Math4302 Modern Algebra (Lecture 28)

Rings

Let $R$ be an integral domain ( $R$ has unity and commutative with no zero divisors).

Consider the pair $S=\{(a,b)|a,b\in R, b\neq 0\}$ .

And define the equivalence relation on $S$ as follows:

$(a,b)\sim (c,d)$ if and only if $ad=bc$ .

We denote $[(a,b)]$ as set of all elements in $S$ equivalent to $(a,b)$ .

Let $F$ be the set of all equivalent classes. We define addition and multiplication on $F$ as follows:

[(a,b)]+[(c,d)]=[(ad+bc,bd)]

[(a,b)]\cdot[(c,d)]=[(ac,bd)]

Addition:

If $(a,b)\sim (a',b')$ , and $(c,d)\sim (c',d')$ , then we want to show that $(ad+bc,bd)\sim (a'd+c'd,b'd)$ .

Since $(a,b)\sim (a',b')$ , then $ab'=a'b$ ; $(c,d)\sim (c',d')$ , then $cd'=dc'$ ,

So $ab'dd'=a'bdd'$ , and $cd'bb'=dc'bb'$ .

$adb'd'+bcb'd'=a'd'bd+b'c'bd$ , therefore $(ad+bc,bd)\sim (a'd+c'd,b'd)$ .

Multiplication:

If $(a,b)\sim (a',b')$ , and $(c,d)\sim (c',d')$ , then we want to show that $(ac,bd)\sim (a'c',b'd')$ .

Since $(a,b)\sim (a',b')$ , then $ab'=a'b$ ; $(c,d)\sim (c',d')$ , then $cd'=dc'$ , so $(ac,bd)\sim (a'c',b'd')$

additive identity: $(0,1)\in F$
additive inverse: $(a,b)\in F$ , then $(-a,b)\in F$ and $(-a,b)+(a,b)=(0,1)\in F$
additive associativity: bit long.
multiplicative identity: $(1,1)\in F$
multiplicative inverse: $[(a,b)]$ is non zero if and only if $a\neq 0$ , then $a^{-1}=[(b,a)]\in F$ .
multiplicative associativity: bit long
distributivity: skip, too long.

Such field is called a quotient field of $R$ .

And $F$ contains $R$ by $\phi:R\to F$ , $\phi(a)=[(a,1)]$ .

This is a ring homomorphism.

and $\phi$ is injective.

If $\phi(a)=\phi(b)$ , then $a=b$ .

Let $D\subset \mathbb R$ and

\mathbb Z \subset D\coloneqq \{a+b\sqrt{2}:a,b\in \mathbb Z\}

Then $D$ is a subring of $\mathbb R$ , and integral domain, with usual addition and multiplication.

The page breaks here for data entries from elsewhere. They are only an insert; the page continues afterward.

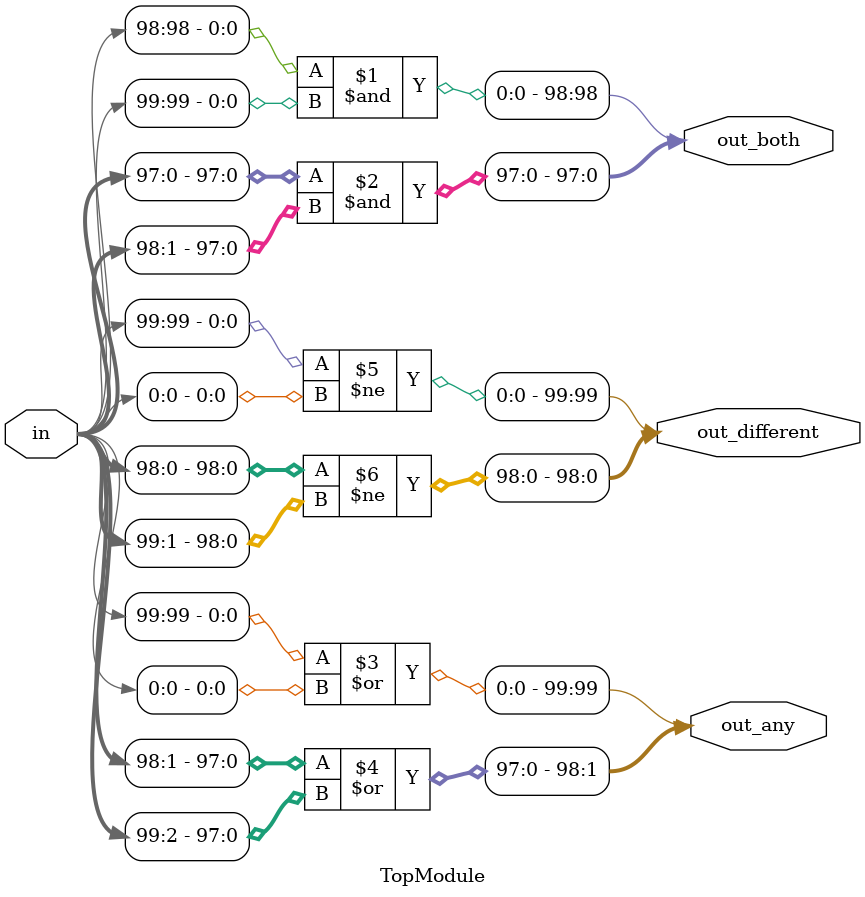
<source format=sv>

module TopModule (
  input [99:0] in,
  output [98:0] out_both,
  output [99:1] out_any,
  output [99:0] out_different
);

  // out_both: Each bit of this output vector should indicate whether
  // both the corresponding input bit and its neighbour to the left are '1'.
  assign out_both[98] = in[98] & in[99];
  assign out_both[97:0] = in[97:0] & in[98:1];


  // out_any: Each bit of this output vector should indicate whether any
  // of the corresponding input bit and its neighbour to the right are '1'.
  assign out_any[99] = in[99] | in[0];
  assign out_any[98:1] = in[98:1] | in[99:2];


  // out_different: Each bit of this output vector should indicate
  // whether the corresponding input bit is different from its neighbour to
  // the left. For this part, treat the vector as wrapping
  // around, so in[99]'s neighbour to the left is in[0].
  assign out_different[99] = in[99] != in[0];
  assign out_different[98:0] = in[98:0] != in[99:1];

endmodule

// VERILOG-EVAL: errant inclusion of module definition

</source>
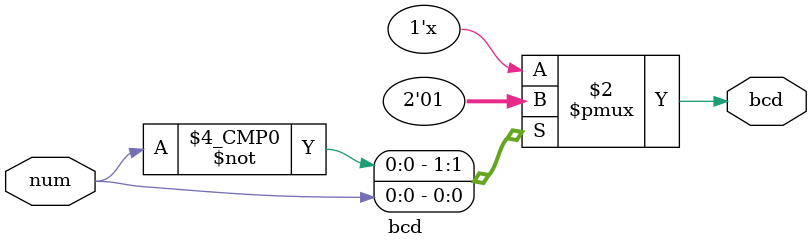
<source format=sv>
module bcd(input num, output bcd);
	always @ (num) begin
		case (num) 
			4'b0000	:	bcd = 0;
			4'b0001	:	bcd = 1;
			4'b0010	:	bcd = 2;
			4'b0011	:	bcd = 3;
			4'b0100	:	bcd = 4;
			4'b0101	:	bcd = 5;
			4'b0110	:	bcd = 6;
			4'b0111	:	bcd = 7;
			4'b1000	:	bcd = 8;
			4'b1001	:	bcd = 9;
			4'b1010	:	bcd = x;
			4'b1011	:	bcd = x;
			4'b1100	:	bcd = x;
			4'b1100	:	bcd = x;
			4'b1101	:	bcd = x;
			4'b1110	:	bcd = x;
			4'b1111	:	bcd = x;
		endcase
	end
endmodule

</source>
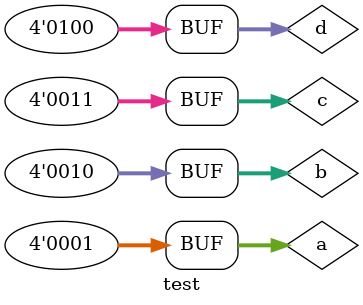
<source format=v>
module digitallock(a,b,c,d,lock);
input[3:0]a,b,c,d;
output lock;
assign lock = (a==1&&b==2&c==3&&d==4)?0:1;
endmodule

module test;
reg[3:0]a,b,c,d;
wire lock;
digitallock dut(a,b,c,d,lock);
initial begin 
a=3;b=5;c=2;d=9;
#10;
a=4;b=2;c=1;d=7;
#10;
a=1;b=2;c=3;d=4;
end 
endmodule

</source>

(a+b\sqrt{2})(c+d\sqrt{2})=(ac+2bd)+(ad+bc)\sqrt{2}

-(a+b\sqrt{2})=(-a)+(-b)\sqrt{2})

…

$D$ is a integral domain since $\mathbb R$ has no zero divisors, therefore $D$ has no zero divisors.

Consider the field of quotients of $D$ . $[(a+b\sqrt{2},c+d\sqrt{2})]$ . This is isomorphic to $\mathbb Q(\sqrt2)=\{r+s\sqrt{2}:r,s\in \mathbb Q\}$

m+n\sqrt{2}=\frac{m}{n}+\frac{m'}{n'}\sqrt{2}\mapsto [(mn'+nm'\sqrt{2},nn')]

And use rationalization on the forward direction.

Let $R$ be a ring, a polynomial with coefficients in $R$ is a sum

a_0+a_1x+\cdots+a_nx^n

where $a_i\in R$ . $x$ is indeterminate, $a_0,a_1,\cdots,a_n$ are called coefficients. $a_0$ is the constant term.

If $f$ is a non-zero polynomial, then the degree of $f$ is defined as the largest $n$ such that $a_n\neq 0$ .

Let $f=1+2x+0x^2-1x^3+0x^4$ , then $deg f=3$

If $R$ has a unity $1$ , then we write $x^m$ instead of $1x^m$ .

Let $R[x]$ denote the set of all polynomials with coefficients in $R$ .

We define multiplication and addition on $R[x]$ .

$f:a_0+a_1x+\cdots+a_nx^n$

$g:b_0+b_1x+\cdots+b_mx^m$

Define,

f+g=a_0+b_0+a_1x+b_1x+\cdots+a_nx^n+b_mx^m

fg=(a_0b_0)+(a_1b_0)x+\cdots+(a_nb_m)x^m

In general, the coefficient of $x^m=\sum_{i=0}^{m}a_ix^{m-i}$ .

Caution

The field $R$ may not be commutative, follow the order of computation matters.

We will show that this is a ring and explore additional properties.